Pain is one the most frequent, distressing, and debilitating symptoms experienced by women with metastatic breast cancer. Pain is associated with a host of other symptoms including fatigue, sleep disturbance, psychological distress, and functional impairments. Despite medical advances in treating cancer pain, many patients do not experience adequate pain relief. Yoga-based interventions have shown promise for improving the management of pain and pain-related symptoms but have not been tested in the context of metastatic breast cancer or any advanced cancer. Given the high pain and symptom burden associated with metastatic breast cancer, it is imperative to develop palliative interventions to enhance the quality of these women?s lives. We recently conducted a pilot study to test a novel and comprehensive yoga-based symptom management protocol that combines gentle physical postures (asanas), conscious breathing (pranayama), and meditation techniques (dhyana) specifically designed to address pain and pain-related symptoms commonly experienced in metastatic breast cancer. Data from a small uncontrolled pilot study supported the feasibility of the intervention. The proposed project seeks to more definitely test the feasibility, acceptability, and preliminary efficacy of a comprehensive yoga-based symptom management protocol for women with metastatic breast cancer who are experiencing pain. In this trial, 60 women will be randomly assigned to either the yoga intervention (n=40) or a social support control intervention (n=20). Women in both conditions will attend eight weekly two-hour group sessions.

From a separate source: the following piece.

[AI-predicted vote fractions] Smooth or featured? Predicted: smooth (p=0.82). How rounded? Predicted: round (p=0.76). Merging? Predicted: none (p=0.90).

The aims of the study are to determine the feasibility and acceptability of the yoga intervention, to examine the relationship between dose of yoga practice and participant baseline characteristics, and to provide preliminary data on the efficacy of the yoga intervention to improve pain-related symptoms and overall pain. Assessments conducted before and after treatment and at 3-months and 6-months follow up will include patient reports of pain, fatigue, sleep disturbance, and psychological distress, and a behavioral measure of functional capacity. Additional measures will be collected via daily diary throughout the intervention period.
Pain is a major concern of patients with metastatic breast cancer (MBC) and is associated with symptoms including fatigue, sleep disturbance, psychological distress, and reduced function. Yoga interventions have shown promise for managing pain in patients with a variety of medical conditions but have not yet been tested in women with MBC. This study will test the efficacy of a comprehensive yoga-based pain management intervention developed specifically for patients with MBC. If successful, it will provide evidence for the use of yoga to manage pain and pain- related symptoms in MBC.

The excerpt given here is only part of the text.